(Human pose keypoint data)
_ _ _

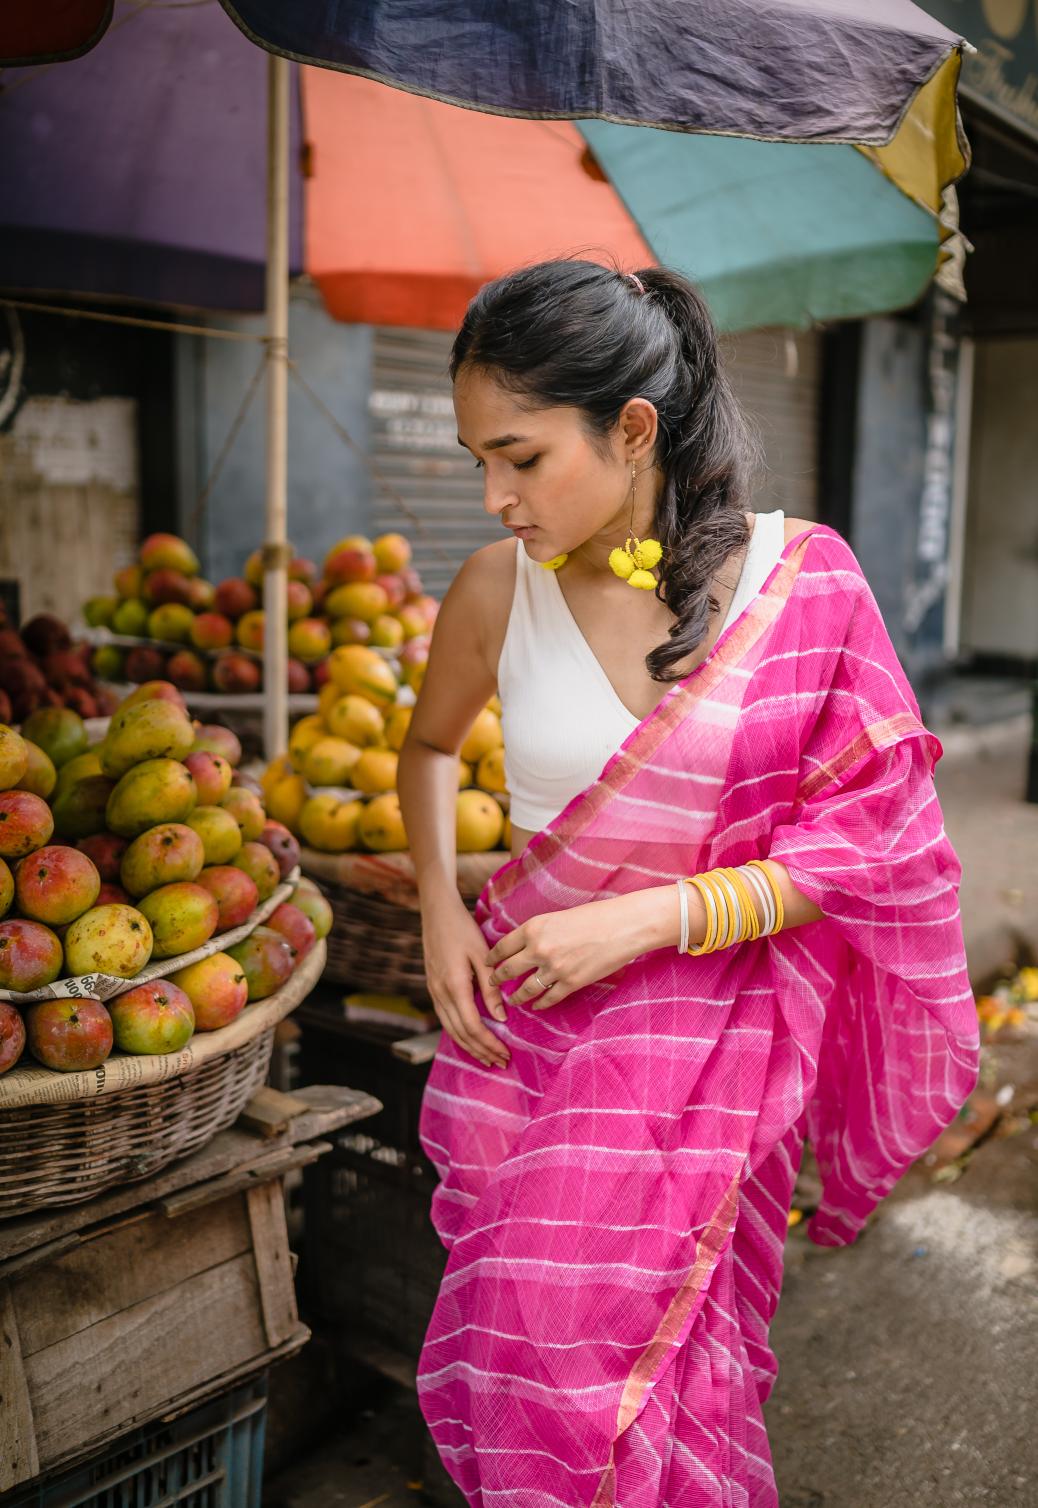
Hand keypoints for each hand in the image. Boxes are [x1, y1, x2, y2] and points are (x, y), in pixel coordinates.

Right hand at [422, 892, 508, 1067]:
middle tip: (500, 1062)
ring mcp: (434, 992)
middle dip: (480, 1051)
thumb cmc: (462, 929)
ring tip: (487, 1057)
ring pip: (450, 1029)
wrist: (436, 912)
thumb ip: (491, 988)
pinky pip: (445, 1019)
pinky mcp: (433, 988)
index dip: (488, 1043)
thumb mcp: (482, 956)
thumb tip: (501, 1017)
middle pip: (460, 1033)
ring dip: (469, 1046)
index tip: (505, 1053)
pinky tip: (470, 1037)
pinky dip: (459, 1033)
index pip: (472, 1026)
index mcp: (454, 986)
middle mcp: (440, 993)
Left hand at [487, 898, 640, 1010]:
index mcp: (534, 927)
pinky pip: (548, 998)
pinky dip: (539, 1004)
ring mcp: (554, 968)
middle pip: (508, 970)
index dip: (492, 958)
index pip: (503, 946)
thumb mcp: (558, 917)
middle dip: (497, 979)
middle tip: (492, 984)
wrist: (623, 927)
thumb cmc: (595, 916)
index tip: (487, 963)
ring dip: (516, 996)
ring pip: (525, 989)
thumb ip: (539, 932)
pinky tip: (536, 1005)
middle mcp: (539, 949)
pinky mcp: (571, 983)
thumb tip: (526, 945)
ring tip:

_ _ _

→ **Work task**: This exercise needs every entry retyped exactly, with the pictures removed.

→ **Written reply**:
Hand keypoints for each hand in the image. Boxes are [x1, y1, x2, y2] and points are (x, y), in pixel coordinates.

Right hand at [422, 892, 508, 1067]:
middle tip: (500, 1062)
ring mcp: (434, 992)
middle dip: (480, 1051)
thumb cmc: (462, 929)
ring tip: (487, 1057)
ring pip: (450, 1029)
wrist: (436, 912)
thumb ip: (491, 988)
pinky pip: (445, 1019)
pinky mcp: (433, 988)
index dip: (488, 1043)
thumb mcp: (482, 956)
thumb tip: (501, 1017)
middle pip: (460, 1033)
ring dip: (469, 1046)
index tip: (505, 1053)
pinky tip: (470, 1037)
pinky dip: (459, 1033)
index pip: (472, 1026)
index mcp: (454, 986)
middle mcp: (440, 993)
Left hand at [487, 898, 640, 1010]:
index mcp: (534, 927)
pinky pip: (548, 998)
pinky dip: (539, 1004)
ring mcp: (554, 968)
middle pip: (508, 970)
index dip: (492, 958)
index pip: (503, 946)
thumb mcp: (558, 917)
middle dip: (497, 979)
middle tip: (492, 984)
wrist: (623, 927)
thumb cmc: (595, 916)
index tip: (487, 963)
ring dip: (516, 996)
ring pip: (525, 989)
thumb ip: (539, 932)
pinky tip: (536, 1005)
middle mcp: (539, 949)
pinky mcp: (571, 983)
thumb tip: (526, 945)
ring tip:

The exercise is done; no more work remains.